Seleka is not the only armed force in the CAR which has minors in its ranks. During a visit to Birao in the remote north-east of the CAR five years ago, this correspondent witnessed officers in ousted president François Bozizé's national army, the Faca, training children as young as 10 years old.

Easy prey

​Unaccompanied children are essentially children who are left wandering the streets on their own with no means of support because, during the mayhem of fighting, such as the fall of Bangui last month, parents fled the area without their families. These innocent victims are easy prey for any rebel group looking to add to its ranks young children who are used as sex slaves, combatants and labourers.

Chances are many of the parents are among the estimated 37 000 refugees Unicef says fled the CAR to neighbouring states at the height of the most recent battles.
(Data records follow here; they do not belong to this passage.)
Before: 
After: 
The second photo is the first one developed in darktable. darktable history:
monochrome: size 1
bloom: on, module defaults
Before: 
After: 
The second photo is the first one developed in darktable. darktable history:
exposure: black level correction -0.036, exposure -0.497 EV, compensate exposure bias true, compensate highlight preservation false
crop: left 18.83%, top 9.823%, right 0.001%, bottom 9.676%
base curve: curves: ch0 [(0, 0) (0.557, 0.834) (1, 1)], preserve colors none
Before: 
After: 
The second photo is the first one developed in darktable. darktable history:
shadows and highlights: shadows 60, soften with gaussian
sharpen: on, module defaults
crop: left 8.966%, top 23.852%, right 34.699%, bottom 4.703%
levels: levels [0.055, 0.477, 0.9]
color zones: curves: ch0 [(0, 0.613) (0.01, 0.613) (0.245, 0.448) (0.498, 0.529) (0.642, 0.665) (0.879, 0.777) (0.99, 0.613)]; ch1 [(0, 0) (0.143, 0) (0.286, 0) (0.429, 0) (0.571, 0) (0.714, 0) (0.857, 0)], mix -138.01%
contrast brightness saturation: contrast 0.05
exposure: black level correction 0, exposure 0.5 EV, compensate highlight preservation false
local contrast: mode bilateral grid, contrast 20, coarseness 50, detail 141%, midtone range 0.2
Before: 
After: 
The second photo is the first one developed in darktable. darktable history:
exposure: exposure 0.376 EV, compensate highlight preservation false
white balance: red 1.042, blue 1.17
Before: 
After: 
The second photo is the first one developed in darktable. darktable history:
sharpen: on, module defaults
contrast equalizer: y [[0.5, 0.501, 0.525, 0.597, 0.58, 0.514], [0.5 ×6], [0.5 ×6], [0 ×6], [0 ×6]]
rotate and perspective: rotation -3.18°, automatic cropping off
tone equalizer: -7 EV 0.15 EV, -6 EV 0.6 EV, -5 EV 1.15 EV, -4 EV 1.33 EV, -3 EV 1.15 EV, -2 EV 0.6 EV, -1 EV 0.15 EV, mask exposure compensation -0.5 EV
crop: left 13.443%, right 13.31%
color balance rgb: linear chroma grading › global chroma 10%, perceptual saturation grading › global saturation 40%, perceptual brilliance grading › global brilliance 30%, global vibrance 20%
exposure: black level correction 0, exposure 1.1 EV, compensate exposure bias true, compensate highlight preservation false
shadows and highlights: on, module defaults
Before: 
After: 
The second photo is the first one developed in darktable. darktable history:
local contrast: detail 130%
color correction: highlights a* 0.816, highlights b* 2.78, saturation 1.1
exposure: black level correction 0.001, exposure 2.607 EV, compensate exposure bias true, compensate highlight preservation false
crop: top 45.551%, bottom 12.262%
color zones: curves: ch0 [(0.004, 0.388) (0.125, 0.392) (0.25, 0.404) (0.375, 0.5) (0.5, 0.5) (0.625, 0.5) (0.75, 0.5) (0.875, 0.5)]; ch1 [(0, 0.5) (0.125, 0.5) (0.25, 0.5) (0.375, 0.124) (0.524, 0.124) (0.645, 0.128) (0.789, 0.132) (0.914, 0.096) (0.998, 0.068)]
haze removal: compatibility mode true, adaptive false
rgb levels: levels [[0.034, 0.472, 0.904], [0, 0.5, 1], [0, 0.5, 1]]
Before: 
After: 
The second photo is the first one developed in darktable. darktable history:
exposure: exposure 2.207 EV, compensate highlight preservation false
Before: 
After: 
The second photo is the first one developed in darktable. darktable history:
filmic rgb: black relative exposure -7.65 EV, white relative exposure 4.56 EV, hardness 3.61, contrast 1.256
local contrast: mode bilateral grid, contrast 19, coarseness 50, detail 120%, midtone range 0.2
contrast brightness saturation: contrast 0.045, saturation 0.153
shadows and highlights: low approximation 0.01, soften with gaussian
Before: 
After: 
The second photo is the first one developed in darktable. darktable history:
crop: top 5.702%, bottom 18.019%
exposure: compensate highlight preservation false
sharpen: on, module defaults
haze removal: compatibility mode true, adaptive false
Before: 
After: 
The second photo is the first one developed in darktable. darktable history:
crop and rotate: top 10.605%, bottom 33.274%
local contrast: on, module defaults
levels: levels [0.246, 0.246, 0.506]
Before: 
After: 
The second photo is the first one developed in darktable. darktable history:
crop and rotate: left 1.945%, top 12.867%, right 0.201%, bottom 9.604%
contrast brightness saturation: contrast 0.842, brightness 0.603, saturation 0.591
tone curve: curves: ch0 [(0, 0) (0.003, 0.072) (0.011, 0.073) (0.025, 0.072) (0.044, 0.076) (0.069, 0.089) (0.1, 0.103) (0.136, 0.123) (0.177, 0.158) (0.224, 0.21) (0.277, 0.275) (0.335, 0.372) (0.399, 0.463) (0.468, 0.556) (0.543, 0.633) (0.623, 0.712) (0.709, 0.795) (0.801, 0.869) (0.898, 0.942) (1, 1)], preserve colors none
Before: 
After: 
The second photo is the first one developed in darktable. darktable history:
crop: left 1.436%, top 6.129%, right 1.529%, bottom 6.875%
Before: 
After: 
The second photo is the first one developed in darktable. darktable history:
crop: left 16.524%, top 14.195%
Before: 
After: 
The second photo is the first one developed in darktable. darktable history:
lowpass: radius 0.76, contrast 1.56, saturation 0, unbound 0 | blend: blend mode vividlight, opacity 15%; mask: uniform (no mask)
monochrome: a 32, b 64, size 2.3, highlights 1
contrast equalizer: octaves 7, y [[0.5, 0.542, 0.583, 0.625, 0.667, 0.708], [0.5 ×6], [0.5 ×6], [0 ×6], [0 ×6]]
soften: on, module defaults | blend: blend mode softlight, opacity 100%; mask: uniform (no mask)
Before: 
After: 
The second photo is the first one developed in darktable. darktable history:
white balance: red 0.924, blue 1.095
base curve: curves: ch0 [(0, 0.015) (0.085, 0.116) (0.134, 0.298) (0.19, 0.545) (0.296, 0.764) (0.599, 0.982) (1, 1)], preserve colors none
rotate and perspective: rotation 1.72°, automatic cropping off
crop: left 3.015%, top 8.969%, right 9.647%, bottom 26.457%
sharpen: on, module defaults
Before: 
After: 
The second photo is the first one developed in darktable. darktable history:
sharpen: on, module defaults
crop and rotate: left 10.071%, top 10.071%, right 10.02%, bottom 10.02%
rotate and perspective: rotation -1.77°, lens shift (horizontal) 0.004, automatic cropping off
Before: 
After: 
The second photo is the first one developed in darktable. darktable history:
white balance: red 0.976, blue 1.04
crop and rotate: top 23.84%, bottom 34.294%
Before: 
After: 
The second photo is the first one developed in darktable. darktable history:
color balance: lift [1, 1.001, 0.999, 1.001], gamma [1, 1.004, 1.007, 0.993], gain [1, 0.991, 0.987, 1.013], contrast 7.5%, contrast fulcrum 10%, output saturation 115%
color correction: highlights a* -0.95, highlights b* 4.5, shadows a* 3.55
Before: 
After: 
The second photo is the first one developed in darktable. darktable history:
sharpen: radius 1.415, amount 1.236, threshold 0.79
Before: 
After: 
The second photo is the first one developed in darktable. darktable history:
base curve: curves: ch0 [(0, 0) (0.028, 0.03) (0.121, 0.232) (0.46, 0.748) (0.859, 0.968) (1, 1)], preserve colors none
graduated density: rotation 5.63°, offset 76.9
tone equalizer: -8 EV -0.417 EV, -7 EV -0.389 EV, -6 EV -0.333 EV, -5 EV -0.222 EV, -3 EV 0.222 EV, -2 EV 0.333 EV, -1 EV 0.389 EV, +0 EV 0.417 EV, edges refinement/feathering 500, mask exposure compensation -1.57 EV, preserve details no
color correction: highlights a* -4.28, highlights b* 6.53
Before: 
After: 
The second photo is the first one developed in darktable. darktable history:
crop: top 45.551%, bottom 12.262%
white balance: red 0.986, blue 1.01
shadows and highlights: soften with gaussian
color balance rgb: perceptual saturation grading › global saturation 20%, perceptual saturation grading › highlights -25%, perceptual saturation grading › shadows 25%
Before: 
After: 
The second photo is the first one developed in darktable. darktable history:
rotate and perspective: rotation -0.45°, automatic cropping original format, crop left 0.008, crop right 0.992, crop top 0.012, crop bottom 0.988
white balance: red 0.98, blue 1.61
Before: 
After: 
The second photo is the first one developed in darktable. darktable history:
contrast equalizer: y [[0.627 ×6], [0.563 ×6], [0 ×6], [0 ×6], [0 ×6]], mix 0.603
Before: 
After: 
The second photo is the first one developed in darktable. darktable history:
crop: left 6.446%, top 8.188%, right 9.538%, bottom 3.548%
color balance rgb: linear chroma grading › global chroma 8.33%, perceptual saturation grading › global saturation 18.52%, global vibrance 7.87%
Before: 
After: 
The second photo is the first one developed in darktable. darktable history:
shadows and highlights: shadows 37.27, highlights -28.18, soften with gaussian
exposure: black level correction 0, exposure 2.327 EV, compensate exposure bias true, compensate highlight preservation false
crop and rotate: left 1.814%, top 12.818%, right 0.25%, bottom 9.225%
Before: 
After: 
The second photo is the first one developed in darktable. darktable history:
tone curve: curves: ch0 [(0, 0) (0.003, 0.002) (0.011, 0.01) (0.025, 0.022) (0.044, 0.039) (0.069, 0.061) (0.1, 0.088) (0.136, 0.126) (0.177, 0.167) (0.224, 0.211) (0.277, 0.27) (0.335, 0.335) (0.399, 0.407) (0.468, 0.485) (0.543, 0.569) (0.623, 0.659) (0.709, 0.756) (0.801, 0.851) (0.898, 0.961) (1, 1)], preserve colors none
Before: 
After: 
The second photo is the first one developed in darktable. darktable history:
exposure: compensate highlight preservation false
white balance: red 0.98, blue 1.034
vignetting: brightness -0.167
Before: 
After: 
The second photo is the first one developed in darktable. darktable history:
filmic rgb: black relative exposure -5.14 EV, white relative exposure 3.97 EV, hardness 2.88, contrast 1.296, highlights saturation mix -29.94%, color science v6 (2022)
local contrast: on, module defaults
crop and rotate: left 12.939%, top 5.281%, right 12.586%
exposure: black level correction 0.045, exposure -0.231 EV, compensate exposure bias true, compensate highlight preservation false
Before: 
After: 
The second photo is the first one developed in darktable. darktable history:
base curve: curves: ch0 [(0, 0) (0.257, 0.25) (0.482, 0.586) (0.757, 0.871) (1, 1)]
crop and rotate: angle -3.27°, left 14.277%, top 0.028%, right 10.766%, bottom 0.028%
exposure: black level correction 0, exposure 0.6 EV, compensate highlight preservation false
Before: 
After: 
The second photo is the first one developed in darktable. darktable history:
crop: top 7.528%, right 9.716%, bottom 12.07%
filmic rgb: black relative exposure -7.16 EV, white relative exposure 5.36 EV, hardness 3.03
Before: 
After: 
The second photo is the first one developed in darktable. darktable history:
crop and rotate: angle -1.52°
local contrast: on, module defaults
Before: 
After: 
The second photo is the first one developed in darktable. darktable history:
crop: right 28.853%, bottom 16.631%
The UN's refugee agency, UNHCR, has a long history of working on such crises in the region, with emergency situations in Chad, the two Congos, the two Sudans and the CAR itself requiring outside help for persons displaced by conflict on numerous occasions over the past several decades.

Humanitarian agencies adhere to the principle of "do no harm" and it is vital to attempt to forge good relations with whoever is in power during a crisis. Negotiations between Unicef and Seleka began almost as soon as the rebels entered Bangui. What seems to frustrate Diabate most is the fact that these crises happen with such regularity. There's an acute emergency in the CAR on a regular basis, and there's a military coup in the CAR virtually every decade. Each time, everything that civil society, humanitarian agencies and their partners have managed to build up – infrastructure, personnel, collective memory, processes – is broken down and they are forced to start over again.

Adding to the frustration Diabate points out an often overlooked fact: "In this country, it's almost always the same people involved in the destruction, and sadly, chances are, before this emergency has been sorted out, the international community will once again have forgotten the Central African Republic."